36. The process of claim 1, wherein the DNA-based vaccine is introduced into the body of a patient from a location outside the patient's body by a transdermal delivery process comprising applying a non-thermal plasma to the skin of the patient and thereafter topically applying the DNA-based vaccine to the surface of the skin of the patient where this non-thermal plasma was applied, thereby allowing the DNA-based vaccine to migrate to inside the patient's body.

37. The process of claim 36, wherein after the DNA-based vaccine is topically applied to the surface of the patient's skin and before a non-thermal plasma is directed at this application site, a time delay of at least 1 minute occurs to enable the DNA-based vaccine to migrate into the patient's body.

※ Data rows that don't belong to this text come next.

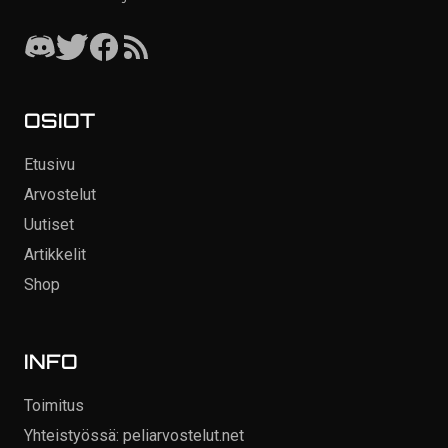
OSIOT
Etusivu
Arvostelut
Uutiset
Artikkelit
Shop
INFO
Toimitus
Yhteistyössä: peliarvostelut.net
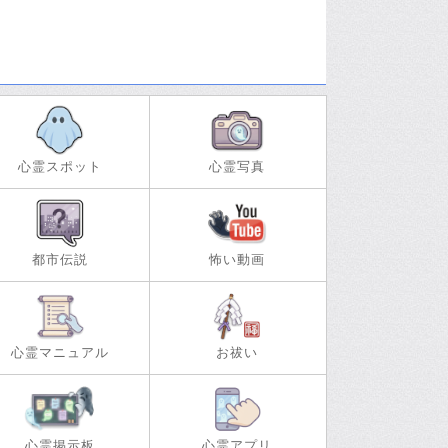
心霊スポット
心霊写真
都市伝説
怖い動画
心霊マニュアル
お祓い
心霊掲示板
心霊アプリ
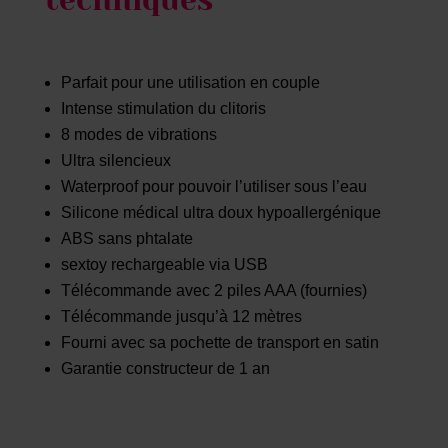
Parfait pour une utilisation en couple
Intense stimulation du clitoris
8 modes de vibrations
Ultra silencieux
Waterproof pour pouvoir l’utiliser sous l’eau
Silicone médical ultra doux hypoallergénique
ABS sans phtalate
sextoy rechargeable via USB
Télécommande avec 2 piles AAA (fournies)
Télécommande jusqu’à 12 mètres
Fourni avec sa pochette de transport en satin
Garantie constructeur de 1 an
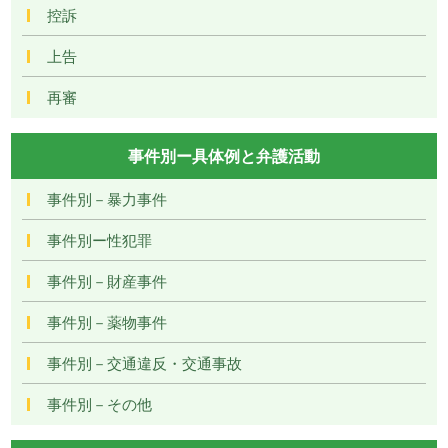
控訴
上告
再審
事件別ー具体例と弁護活動
事件別－暴力事件
事件別ー性犯罪
事件別－財産事件
事件別－薬物事件
事件別－交通違反・交通事故
事件別－その他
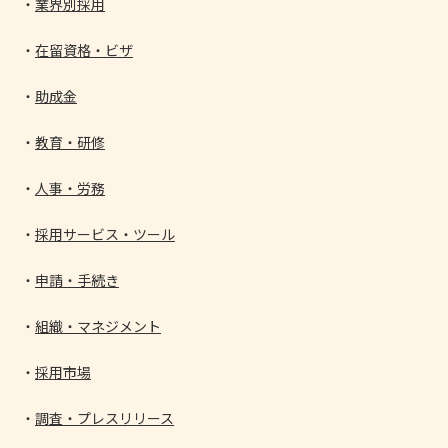
業界別採用
在留資格・ビザ
助成金
教育・研修
人事・労務
採用サービス・ツール
申請・手続き
組織・マネジメント
採用市場
調査・プレスリリース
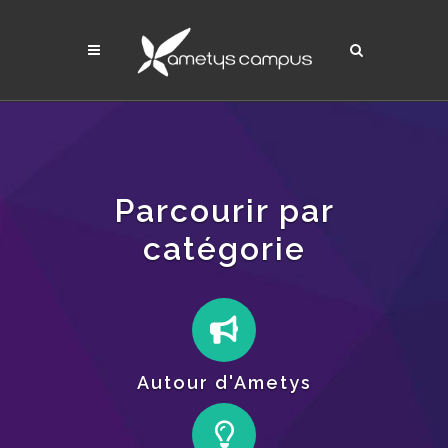
Parcourir par
catégorie
Autour d'Ametys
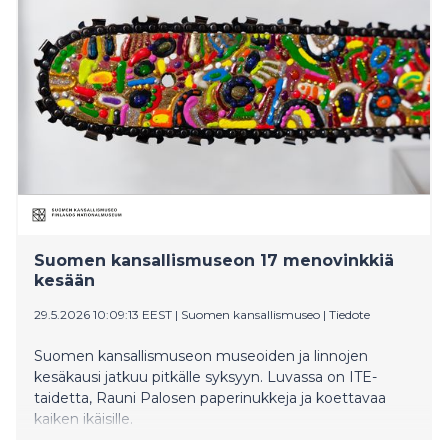
Suomen kansallismuseon 17 menovinkkiä
kesään
29.5.2026 10:09:13 EEST
|
Suomen kansallismuseo
|
Tiedote
Suomen kansallismuseon museoiden ja linnojen
kesäkausi jatkuu pitkälle syksyyn. Luvassa on ITE-
taidetta, Rauni Palosen paperinukkeja ja koettavaa
kaiken ikäisille.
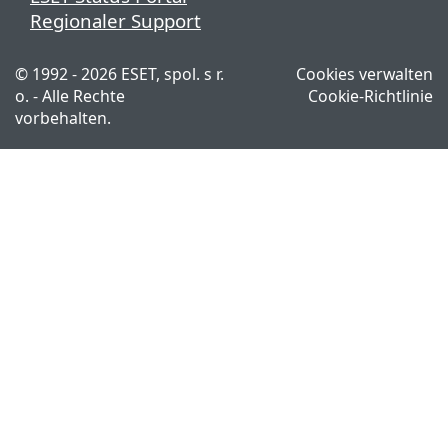
Regionaler Support
© 1992 - 2026 ESET, spol. s r.
Cookies verwalten
o. - Alle Rechte
Cookie-Richtlinie
vorbehalten.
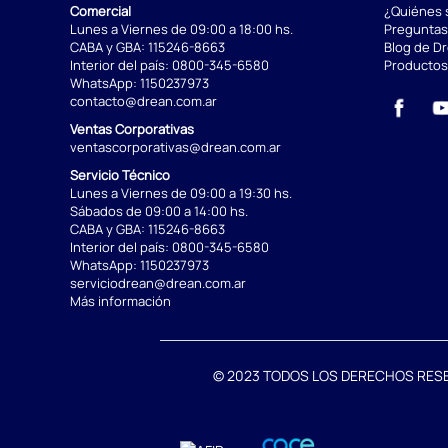
Comercial
¿Quiénes
Lunes a Viernes de 09:00 a 18:00 hs.
Preguntas
CABA y GBA:
115246-8663
Blog de D
Interior del país:
0800-345-6580
Productos
WhatsApp:
1150237973
contacto@drean.com.ar
Ventas Corporativas
ventascorporativas@drean.com.ar
Servicio Técnico
Lunes a Viernes de 09:00 a 19:30 hs.
Sábados de 09:00 a 14:00 hs.
CABA y GBA:
115246-8663
Interior del país:
0800-345-6580
WhatsApp:
1150237973
serviciodrean@drean.com.ar
Más información
© 2023 TODOS LOS DERECHOS RESERVA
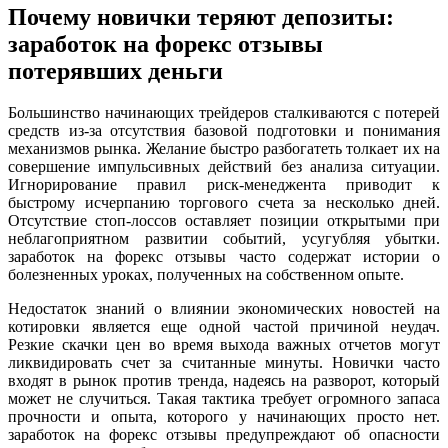
Почему новички теряют депозиты:
заработок на форекс отзывы
потерявших деньги
Большинство начинающих трейдеров сталкиваются с потерей
средств из-за отсутствия базовой подготовки и понимания
механизмов рынка. Желание быстро разбогатеть толкает их на
совершение импульсивных действий без анализа ситуации.
Игнорирование правил риск-менеджента приводит к
быстрому исчерпанию торгового счета за несколько дней.
Отсутствие стоп-лоссов оставляет позиции открытыми при
неблагоприятном развитии событий, усугубляя убытки.
заработок на форекс отзывы часто содержат истории о
болезненных уроках, полученных на собственном опыте.
Недостаток знаний о влиянии экономических новостей на
котировки является еще одной частой причиной неудач.
Резкие скачки цен во время выхода важных отчетов могут
ликвидировать счет за считанные минуты. Новички часто
входят в рынок против тренда, надеясь на разворот, который
может не случиться. Такая тактика требует огромного запаса
прочности и опыта, которого у начинающих просто нет.
заработок на форекс отзывы предупреждают об опасности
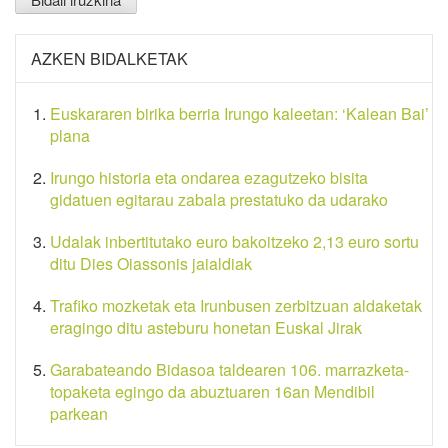
AZKEN BIDALKETAK
Euskararen birika berria Irungo kaleetan: ‘Kalean Bai’
plana
Irungo historia eta ondarea ezagutzeko bisita
gidatuen egitarau zabala prestatuko da udarako
Udalak inbertitutako euro bakoitzeko 2,13 euro sortu
ditu Dies Oiassonis jaialdiak
Trafiko mozketak eta Irunbusen zerbitzuan aldaketak
eragingo ditu asteburu honetan Euskal Jirak
Garabateando Bidasoa taldearen 106. marrazketa-
topaketa egingo da abuztuaren 16an Mendibil
parkean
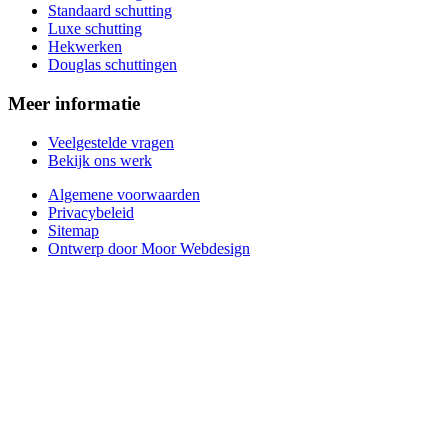
Standaard schutting
Luxe schutting
Hekwerken
Douglas schuttingen
Meer informatie
Veelgestelde vragen
Bekijk ons werk
Algemene voorwaarden
Privacybeleid
Sitemap
Ontwerp door Moor Webdesign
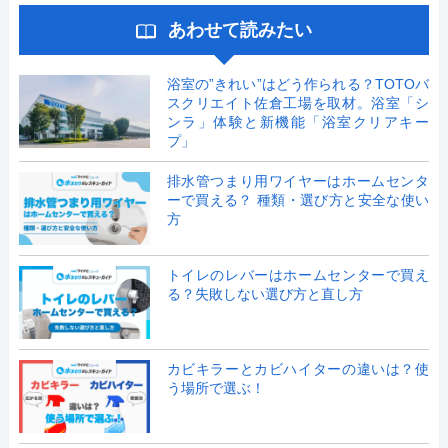
あわせて読みたい
浴室の”きれい”はどう作られる？TOTOバ
スクリエイト佐倉工場を取材。浴室「シ
ンラ」体験と新機能「浴室クリアキー
プ」
排水管つまり用ワイヤーはホームセンタ
ーで買える？ 種類・選び方と安全な使い
方
トイレのレバーはホームセンターで買え
る？失敗しない選び方と直し方
カビキラーとカビハイターの違いは？使
う場所で選ぶ！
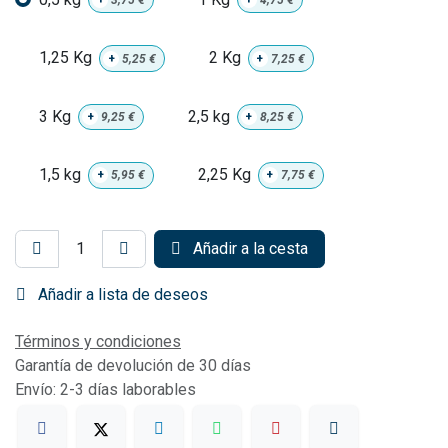
+
3,75
€
+
4,75
€
1,25 Kg
2 Kg
+
5,25
€
+
7,25
€
3 Kg
2,5 kg
+
9,25
€
+
8,25
€
1,5 kg
2,25 Kg
+
5,95
€
+
7,75
€
Añadir a la cesta
Añadir a lista de deseos
Términos y condiciones
Garantía de devolución de 30 días
Envío: 2-3 días laborables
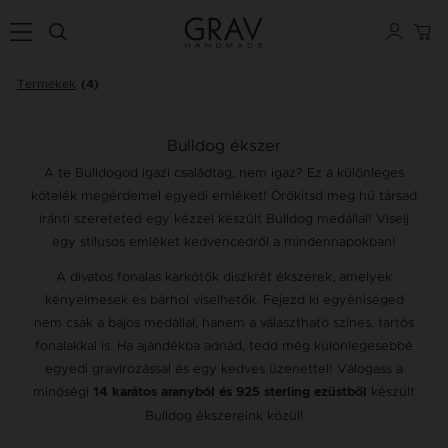
Termékek
(4)
Bulldog ékszer
A te Bulldogod igazi családtag, nem igaz? Ez a különleges
kötelék megérdemel egyedi emléket! Örökítsd meg hű társad
iránti szereteted egy kézzel készült Bulldog medállal! Viselj
egy stílusos emléket kedvencedről a mindennapokban!
A divatos fonalas karkötők diszkrét ékszerek, amelyek
kényelmesek és bárhol viselhetők. Fejezd ki egyéniséged
nem csak a bájos medállal, hanem a választható színes, tartós
fonalakkal is. Ha ajándékba adnád, tedd még különlegesebbé
egyedi gravírozással és egy kedves üzenettel! Válogass a
minőségi
készült
14 karátos aranyból és 925 sterling ezüstből
Bulldog ékszereink közül!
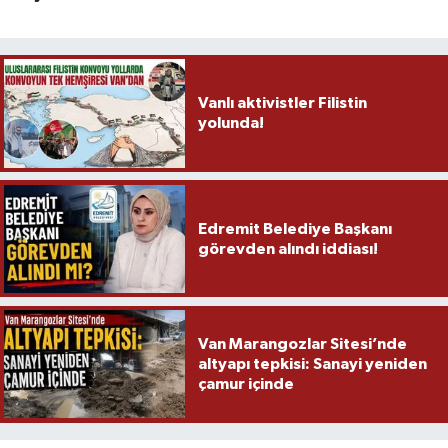
Vanlı aktivistler Filistin
yolunda!
Edremit Belediye Başkanı
görevden alındı iddiası!
Van Marangozlar Sitesi’nde
altyapı tepkisi: Sanayi yeniden
çamur içinde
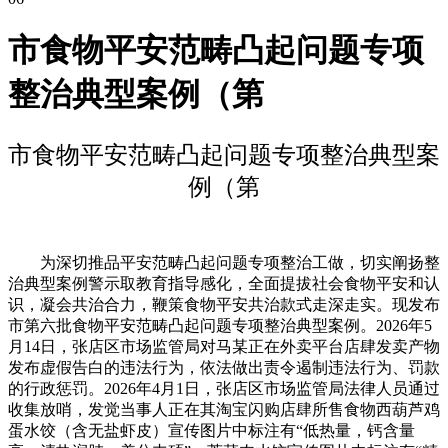
市食物平安范畴凸起问题专项
整治典型案例（第
市食物平安范畴凸起问题专项整治典型案
例（第
为深切推品平安范畴凸起问题专项整治工做，切实阐扬整
治典型案例警示取教育指导感化，全面提拔社会食物平安和认
识，凝会共治合力，鞭策食物平安共治款式走深走实。现发布
市第六批食物平安范畴凸起问题专项整治典型案例。2026年5
月14日，张店区市场监管局对马某正在外卖平台店肆发卖产物
发布虚假告白的违法行为，依法做出责令遏制违法行为、罚款
的行政惩罚。2026年4月1日，张店区市场监管局法律人员通过
收集放哨，发觉当事人正在其淘宝闪购店肆所售食物西葫芦鸡
蛋水饺（含无盐虾皮）宣传图片中标注有“低热量，钙含量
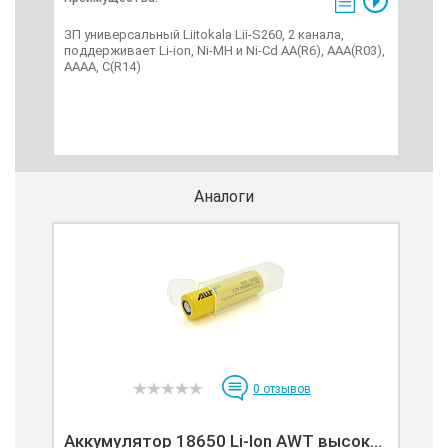
ЗП универсальный Liitokala Lii-S260, 2 канала,
ЗУ у
поддерживает Li-ion, Ni-MH и Ni-Cd AA(R6), ААA(R03),
дисп
AAAA, С(R14)
ААA 
Аналоги
0
отзывов
Аккумулятор 18650 Li-Ion AWT высок...
Акк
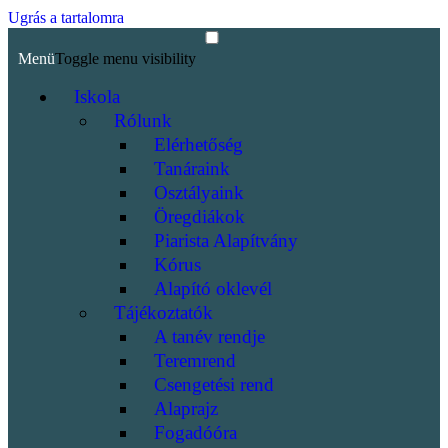
Ugrás a tartalomra
Menü
Toggle menu visibility
Iskola
Rólunk
Elérhetőség
Tanáraink
Osztályaink
Öregdiákok
Piarista Alapítvány
Kórus
Alapító oklevél
Tájékoztatók
A tanév rendje
Teremrend
Csengetési rend
Alaprajz
Fogadóóra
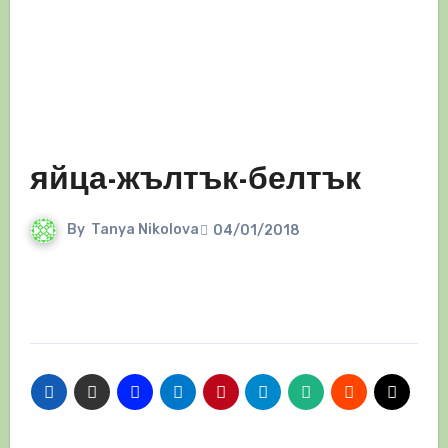
яйца-жълтък-белтък
By
Tanya Nikolova
04/01/2018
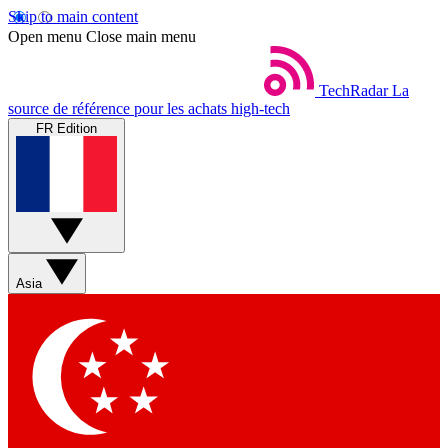
Skip to main content
Open menu
Close main menu
TechRadar
La
source de référence pour les achats high-tech
FR Edition
Asia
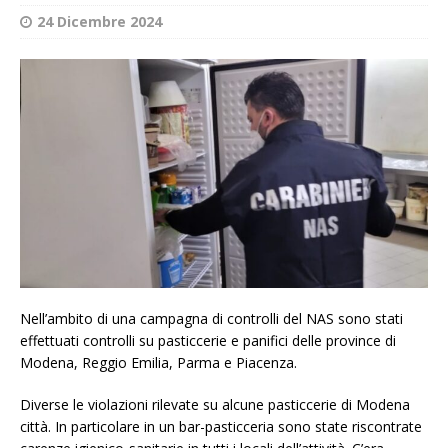
24 Dicembre 2024
Nell’ambito di una campagna di controlli del NAS sono stati
effettuati controlli su pasticcerie e panifici delle province di
Modena, Reggio Emilia, Parma e Piacenza.
Diverse le violazioni rilevate su alcune pasticcerie di Modena
città. In particolare in un bar-pasticceria sono state riscontrate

38. The process of claim 1, wherein the non-thermal plasma is at atmospheric pressure.

39. The process of claim 1, wherein an electric field of 50-300 kV/cm is generated on the application site where the DNA-based vaccine was introduced.

40. The process of claim 1, wherein the DBD plasma generator is powered by a power source which provides an applied voltage in the form of voltage pulses, and further wherein the pulse width of the voltage pulses is 1-100 ns and the frequency of the pulses is 1-20 kHz.

41. The process of claim 20, wherein the DBD plasma generator is powered by a power source which provides an applied voltage in the form of voltage pulses, and further wherein the pulse width of the voltage pulses is 100-999 ns and the frequency of the pulses is 1 Hz-1 kHz.